The CJEU decided that since the third party, Mr Meroni, had the right under the freezing order to appear, there was no absence of protection for the third party. The CJEU explained its reasoning as follows:
“49. In the main proceedings, it is clear from the order for reference that the contested order has no legal effect on a third person until he has received notice of it and that it is for the applicants seeking to enforce the order to ensure that the third persons concerned are duly notified of the order and to prove that that notification has indeed taken place. Furthermore, once a third person not party to the proceedings before the court of the State of origin has been notified of the order, he is entitled to challenge that order before that court and request that it be varied or set aside.
50. That system of judicial protection reflects the requirements laid down by the Court in its judgment of 2 April 2009 in Gambazzi (C‑394/07, EU:C:2009:219, paragraphs 42 and 44), with regard to procedural guarantees giving any third persons concerned a genuine opportunity of challenging a measure adopted by a court of the State of origin. It follows that that system cannot be regarded as a breach of Article 47 of the Charter.
…
54. In the light of all the foregoing considerations, the answer to the question referred is that Article 34(1) of Regulation No 44/2001, considered in the light of Article 47 of the Charter, must be interpreted as meaning that, in circumstances such as those at issue in the main proceedings, the recognition and enforcement of an order issued by a court of a Member State, without a prior hearing of a third person whose rights may be affected by that order, cannot be regarded as manifestly contrary to public policy in the Member State in which enforcement is sought or manifestly contrary to the right to a fair trial within the meaning of those provisions, in so far as that third person is entitled to assert his rights before that court.”

--

Activity A >> Using the excerpt on the CJEU ruling, decide whether each statement below agrees with it: (i) the contested order has legal effect on a third person before that person receives notice of it; (ii) a third person who has been notified may ask the court of the State of origin to vary or set aside the order; (iii) the Court found that the system of judicial protection breaches Article 47 of the Charter. For each, answer yes or no and quote the deciding words.
Activity B >> Rewrite the excerpt on the CJEU ruling from "The CJEU decided" up to and including "or set aside.", putting "asset-freezing order" in place of "freezing order".

Source data >>
--

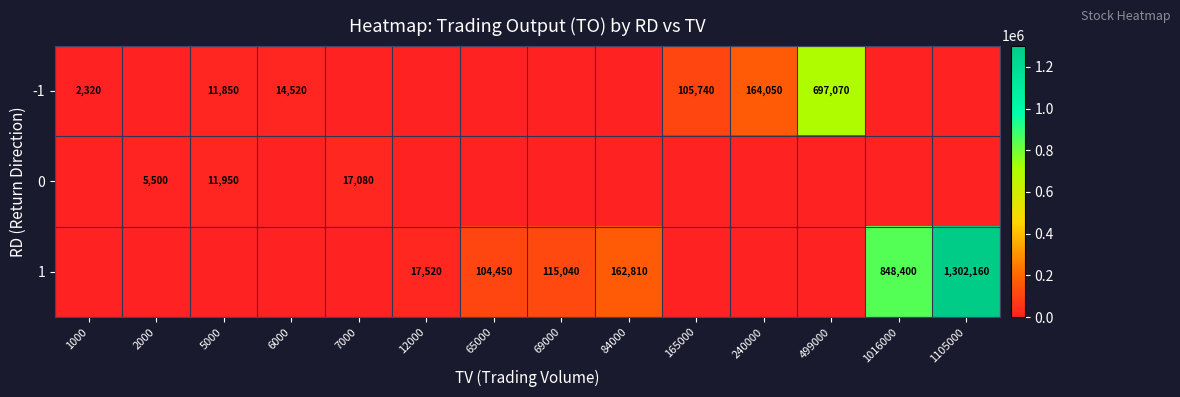

Is it true that 1 equals 23670 at 12000?

False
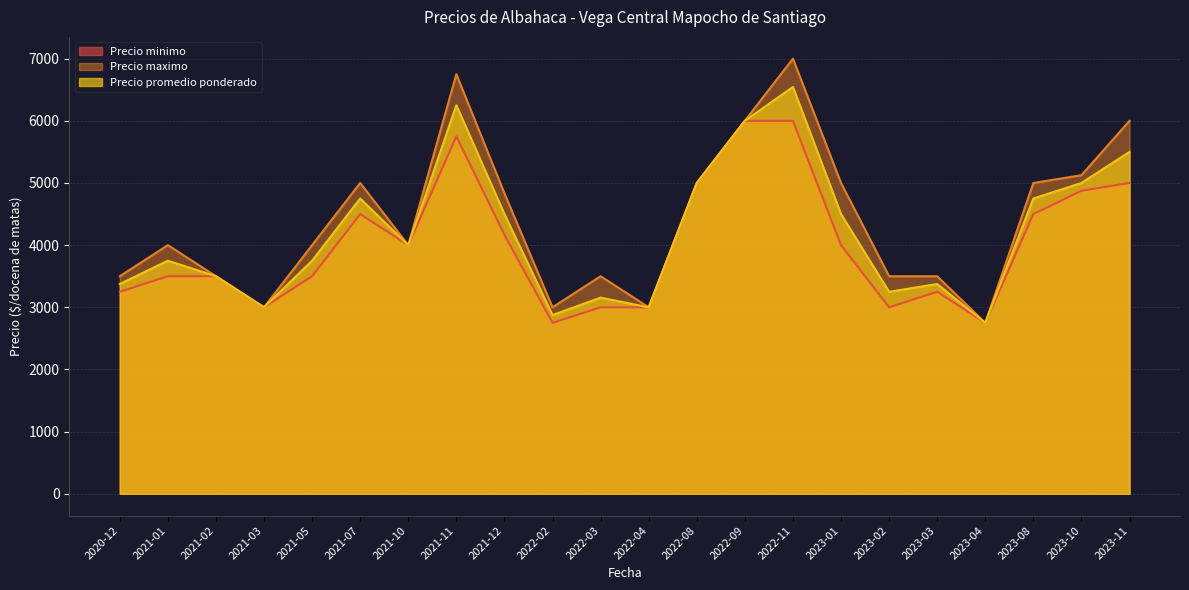

At which category is the sum across all series the highest?

2022-11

--

Written reply A >>
(i) No: "the contested order has no legal effect on a third person until he has received notice of it"
(ii) Yes: "he is entitled to challenge that order before that court and request that it be varied or set aside"
(iii) No: "It follows that that system cannot be regarded as a breach of Article 47 of the Charter."

Written reply B >>
The CJEU decided that since the third party, Mr Meroni, had the right under the asset-freezing order to appear, there was no absence of protection for the third party. The CJEU explained its reasoning as follows:
“49. In the main proceedings, it is clear from the order for reference that the contested order has no legal effect on a third person until he has received notice of it and that it is for the applicants seeking to enforce the order to ensure that the third persons concerned are duly notified of the order and to prove that that notification has indeed taken place. Furthermore, once a third person not party to the proceedings before the court of the State of origin has been notified of the order, he is entitled to challenge that order before that court and request that it be varied or set aside.